> _Machine-readable electronics designs_
........

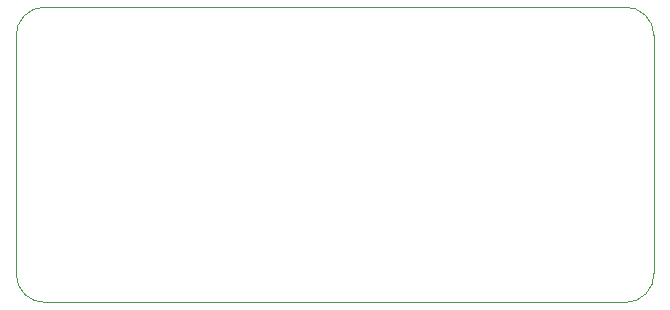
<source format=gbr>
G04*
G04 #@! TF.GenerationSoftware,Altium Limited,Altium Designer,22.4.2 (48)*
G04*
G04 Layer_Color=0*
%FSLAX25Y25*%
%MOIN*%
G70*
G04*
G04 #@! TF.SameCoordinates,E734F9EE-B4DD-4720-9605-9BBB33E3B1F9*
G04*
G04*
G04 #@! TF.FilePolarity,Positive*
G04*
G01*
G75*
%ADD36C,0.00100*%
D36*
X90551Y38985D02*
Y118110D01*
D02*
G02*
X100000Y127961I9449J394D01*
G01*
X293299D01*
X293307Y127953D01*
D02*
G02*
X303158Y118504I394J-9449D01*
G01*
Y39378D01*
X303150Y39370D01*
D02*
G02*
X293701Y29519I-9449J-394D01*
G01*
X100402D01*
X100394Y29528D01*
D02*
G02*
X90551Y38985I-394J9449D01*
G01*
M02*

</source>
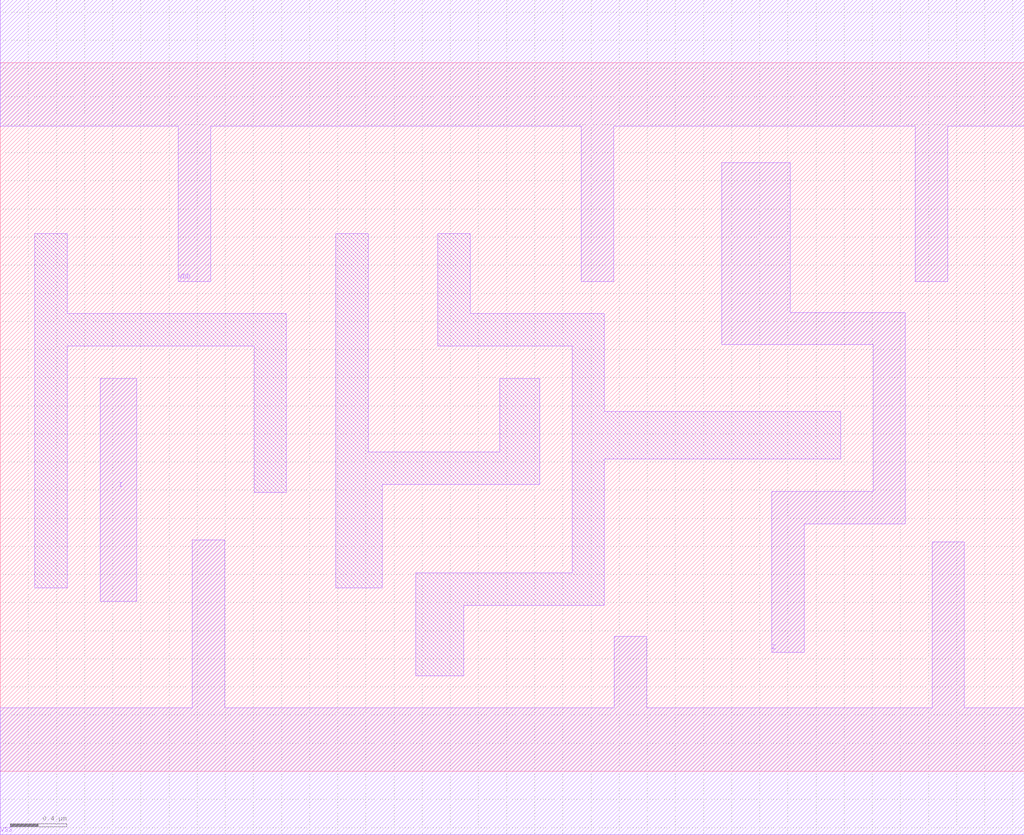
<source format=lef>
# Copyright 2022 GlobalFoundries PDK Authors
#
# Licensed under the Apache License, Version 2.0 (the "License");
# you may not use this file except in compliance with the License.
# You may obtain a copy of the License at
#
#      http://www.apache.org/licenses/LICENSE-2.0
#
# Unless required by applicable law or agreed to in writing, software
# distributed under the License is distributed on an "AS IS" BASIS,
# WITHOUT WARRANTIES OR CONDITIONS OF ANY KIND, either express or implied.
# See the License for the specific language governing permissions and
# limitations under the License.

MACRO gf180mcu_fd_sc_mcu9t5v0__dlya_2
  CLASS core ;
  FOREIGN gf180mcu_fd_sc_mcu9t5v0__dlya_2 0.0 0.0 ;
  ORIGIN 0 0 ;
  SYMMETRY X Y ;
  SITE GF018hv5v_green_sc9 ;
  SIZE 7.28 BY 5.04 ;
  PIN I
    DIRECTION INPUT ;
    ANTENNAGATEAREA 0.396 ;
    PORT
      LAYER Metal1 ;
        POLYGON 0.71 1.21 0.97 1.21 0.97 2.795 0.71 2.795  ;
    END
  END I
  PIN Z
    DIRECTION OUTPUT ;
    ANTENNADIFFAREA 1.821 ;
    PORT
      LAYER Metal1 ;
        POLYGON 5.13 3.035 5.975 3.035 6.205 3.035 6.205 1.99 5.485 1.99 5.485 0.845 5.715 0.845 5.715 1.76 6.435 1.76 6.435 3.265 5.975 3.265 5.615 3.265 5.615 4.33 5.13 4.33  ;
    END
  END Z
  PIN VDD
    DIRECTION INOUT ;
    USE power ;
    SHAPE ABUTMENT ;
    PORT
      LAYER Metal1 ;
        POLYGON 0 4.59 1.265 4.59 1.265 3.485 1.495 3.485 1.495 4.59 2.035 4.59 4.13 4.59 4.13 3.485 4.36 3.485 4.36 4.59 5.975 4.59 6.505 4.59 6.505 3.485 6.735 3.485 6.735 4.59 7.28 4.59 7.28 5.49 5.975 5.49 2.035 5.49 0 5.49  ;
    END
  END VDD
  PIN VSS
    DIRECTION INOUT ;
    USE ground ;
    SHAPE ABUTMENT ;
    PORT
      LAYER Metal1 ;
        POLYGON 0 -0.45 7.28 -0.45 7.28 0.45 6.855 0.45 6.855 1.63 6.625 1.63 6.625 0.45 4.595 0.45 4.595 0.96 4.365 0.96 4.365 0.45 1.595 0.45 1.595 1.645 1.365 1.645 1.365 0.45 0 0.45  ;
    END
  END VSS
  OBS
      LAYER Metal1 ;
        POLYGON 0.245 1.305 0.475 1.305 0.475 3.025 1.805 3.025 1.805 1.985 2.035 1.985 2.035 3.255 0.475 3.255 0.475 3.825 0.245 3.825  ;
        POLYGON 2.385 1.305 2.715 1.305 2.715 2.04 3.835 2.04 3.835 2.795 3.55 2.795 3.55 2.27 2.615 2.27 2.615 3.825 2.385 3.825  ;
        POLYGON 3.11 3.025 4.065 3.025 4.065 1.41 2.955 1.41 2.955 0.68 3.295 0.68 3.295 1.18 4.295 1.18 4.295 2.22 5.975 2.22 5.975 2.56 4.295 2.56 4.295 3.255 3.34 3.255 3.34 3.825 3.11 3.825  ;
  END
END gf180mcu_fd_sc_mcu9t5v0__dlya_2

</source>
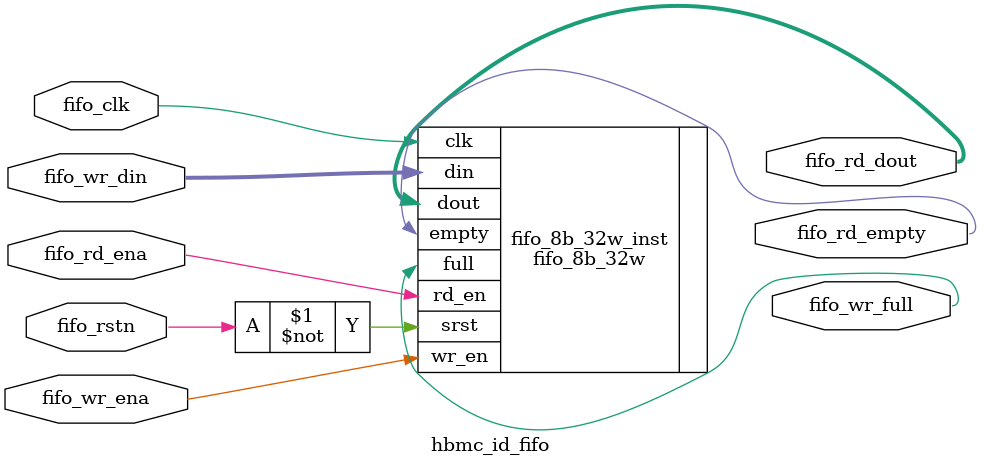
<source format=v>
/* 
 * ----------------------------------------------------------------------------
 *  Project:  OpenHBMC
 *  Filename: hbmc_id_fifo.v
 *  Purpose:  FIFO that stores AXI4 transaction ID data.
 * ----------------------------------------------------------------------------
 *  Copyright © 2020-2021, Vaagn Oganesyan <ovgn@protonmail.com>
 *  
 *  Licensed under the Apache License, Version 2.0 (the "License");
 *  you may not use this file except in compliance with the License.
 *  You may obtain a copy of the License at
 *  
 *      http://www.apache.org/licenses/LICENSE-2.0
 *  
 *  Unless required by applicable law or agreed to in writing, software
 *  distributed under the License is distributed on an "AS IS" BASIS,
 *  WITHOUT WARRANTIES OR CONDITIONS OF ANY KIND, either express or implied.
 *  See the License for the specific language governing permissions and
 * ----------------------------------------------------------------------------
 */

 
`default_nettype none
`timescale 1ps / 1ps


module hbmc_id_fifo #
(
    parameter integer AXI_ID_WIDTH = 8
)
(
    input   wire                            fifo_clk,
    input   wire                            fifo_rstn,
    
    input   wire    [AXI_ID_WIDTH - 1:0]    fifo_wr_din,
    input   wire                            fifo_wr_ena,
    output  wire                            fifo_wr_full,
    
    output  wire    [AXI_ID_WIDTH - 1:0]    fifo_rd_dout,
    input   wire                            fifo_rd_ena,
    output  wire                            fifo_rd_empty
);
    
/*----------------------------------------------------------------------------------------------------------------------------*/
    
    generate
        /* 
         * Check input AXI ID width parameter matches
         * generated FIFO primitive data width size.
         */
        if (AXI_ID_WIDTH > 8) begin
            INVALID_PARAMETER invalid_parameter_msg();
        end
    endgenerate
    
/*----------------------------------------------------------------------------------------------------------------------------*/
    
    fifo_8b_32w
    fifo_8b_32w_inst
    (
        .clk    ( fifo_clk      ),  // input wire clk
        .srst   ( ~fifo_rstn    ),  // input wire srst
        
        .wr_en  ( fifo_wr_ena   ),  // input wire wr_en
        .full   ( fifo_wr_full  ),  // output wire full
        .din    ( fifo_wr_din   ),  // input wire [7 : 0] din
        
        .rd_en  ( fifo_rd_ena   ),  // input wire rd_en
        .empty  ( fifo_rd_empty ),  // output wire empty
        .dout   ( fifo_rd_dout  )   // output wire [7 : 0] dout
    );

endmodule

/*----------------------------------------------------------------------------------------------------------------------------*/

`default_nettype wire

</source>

........

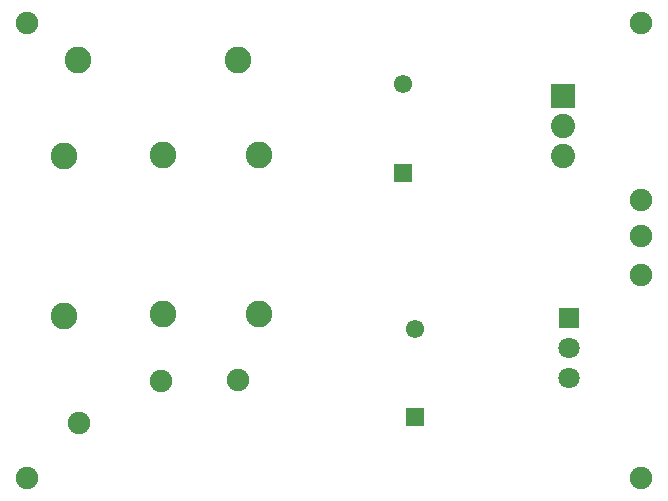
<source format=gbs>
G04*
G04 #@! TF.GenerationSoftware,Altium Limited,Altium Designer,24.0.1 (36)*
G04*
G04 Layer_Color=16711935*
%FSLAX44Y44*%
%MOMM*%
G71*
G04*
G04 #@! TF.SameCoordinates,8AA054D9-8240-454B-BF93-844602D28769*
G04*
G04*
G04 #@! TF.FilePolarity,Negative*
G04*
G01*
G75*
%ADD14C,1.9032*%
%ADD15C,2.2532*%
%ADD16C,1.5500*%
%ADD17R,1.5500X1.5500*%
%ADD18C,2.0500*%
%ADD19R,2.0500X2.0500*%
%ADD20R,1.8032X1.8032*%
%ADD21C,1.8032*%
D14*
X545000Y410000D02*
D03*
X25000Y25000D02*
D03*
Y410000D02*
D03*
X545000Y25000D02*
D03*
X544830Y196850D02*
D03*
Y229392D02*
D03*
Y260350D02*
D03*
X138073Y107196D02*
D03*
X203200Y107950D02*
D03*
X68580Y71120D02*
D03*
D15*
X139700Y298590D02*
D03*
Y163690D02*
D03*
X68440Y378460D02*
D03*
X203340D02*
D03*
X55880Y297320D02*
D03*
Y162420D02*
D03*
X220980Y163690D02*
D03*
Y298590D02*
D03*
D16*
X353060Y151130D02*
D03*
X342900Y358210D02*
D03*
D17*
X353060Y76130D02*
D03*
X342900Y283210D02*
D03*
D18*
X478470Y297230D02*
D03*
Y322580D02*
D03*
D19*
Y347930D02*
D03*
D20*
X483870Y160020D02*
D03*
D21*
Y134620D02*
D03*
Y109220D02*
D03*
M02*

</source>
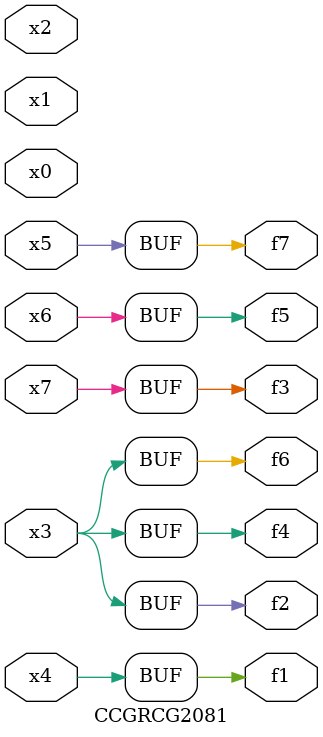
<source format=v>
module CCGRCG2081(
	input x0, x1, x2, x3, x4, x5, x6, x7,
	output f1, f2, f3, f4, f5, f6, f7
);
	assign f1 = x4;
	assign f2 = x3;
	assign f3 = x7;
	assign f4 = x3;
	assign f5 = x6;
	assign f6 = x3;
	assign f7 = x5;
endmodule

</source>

........

Looking at the data above, show all lines where the word "WITHOUT" occurs.

# WITHOUT WARRANTIES OR CONDITIONS OF ANY KIND, either express or implied.
 *  WITHOUT WARRANTIES OR CONDITIONS OF ANY KIND, either express or implied.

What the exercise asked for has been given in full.